MATERIAL TO PROCESS: Begin

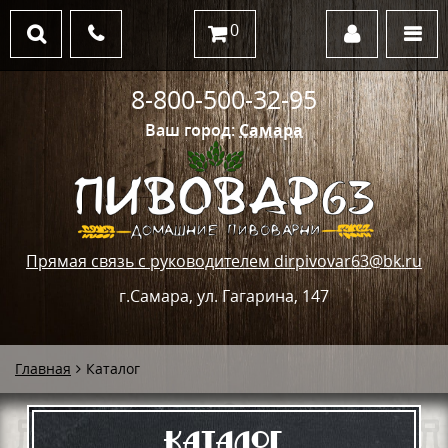
0
8-800-500-32-95
Ваш город:
Самара
Прямая связь с руководителем dirpivovar63@bk.ru
г.Самара, ул. Гагарина, 147
Главная
Каталог
Каталог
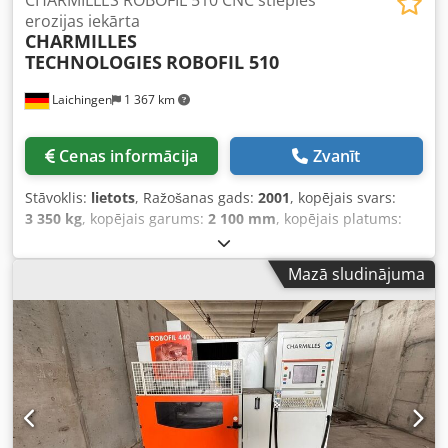
CHARMILLES ROBOFIL 510 CNC stieples
erozijas iekārta
CHARMILLES
TECHNOLOGIES
ROBOFIL 510
Laichingen
1 367 km
Cenas informācija
Zvanīt
Stāvoklis:
lietots
, Ražošanas gads:
2001
, kopējais svars:
3 350 kg
, kopējais garums:
2 100 mm
, kopējais platums:
2 000 mm
, kopējais augstums:
2 300 mm
, CHARMILLES
TECHNOLOGIES ROBOFIL 510 ar Charmilles vadību.
Mazā sludinājuma
Pārvietošanās ceļi X/Y/Z: 500 x 350 x 400 mm. Aprīkots ar
Erowa stiprināšanas kasetni, Erowa ITS rotācijas maiņas
sistēmu (24 pozīcijas), ManoSet XL un plašu stiprinājumu
komplektu. Ietver papildu skalošanu, ūdens/ūdens
siltummaini un ūdens dzesēšanas ierīci. Dokumentācija
pieejama. Lietots, darba kārtībā. Pieslēgums: 3~ / 400 V /
50 Hz, jauda 10 kVA, strāva 15 A. Automātiska stieples
nostiepšana, precīza stieples vadība, stabila konstrukcija.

MATERIAL TO PROCESS: End

-- TASK INSTRUCTIONS --
Rewrite all the lines with every "ROBOFIL 510" replaced by "ROBOFIL 310" and everything else unchanged, omitting the pictures.

-- EXERCISE ANSWER --
0
8-800-500-32-95
Ваш город:
Самара
Прямая связь с руководителем dirpivovar63@bk.ru
г.Самара, ул. Гагарина, 147
Главная
Каталог
Каталог
CHARMILLES ROBOFIL 310 CNC stieples
erozijas iekārta
CHARMILLES
TECHNOLOGIES
ROBOFIL 310
Laichingen
1 367 km
Cenas informācija
Zvanīt
Stāvoklis:
lietots
, Ražošanas gads:
2001
, kopējais svars:
3 350 kg
, kopējais garums:
2 100 mm
, kopējais platums:
2 000 mm
, kopējais augstums:
2 300 mm
, CHARMILLES
TECHNOLOGIES ROBOFIL 310 ar Charmilles vadību.
Mazā sludinājuma
Pārvietošanās ceļi X/Y/Z: 500 x 350 x 400 mm. Aprīkots ar
Erowa stiprināšanas kasetni, Erowa ITS rotācijas maiņas
sistēmu (24 pozīcijas), ManoSet XL un plašu stiprinājumu
komplektu. Ietver papildu skalošanu, ūdens/ūdens
siltummaini un ūdens dzesēšanas ierīci. Dokumentācija
pieejama. Lietots, darba kārtībā. Pieslēgums: 3~ / 400 V /
50 Hz, jauda 10 kVA, strāva 15 A. Automātiska stieples
nostiepšana, precīza stieples vadība, stabila konstrukcija.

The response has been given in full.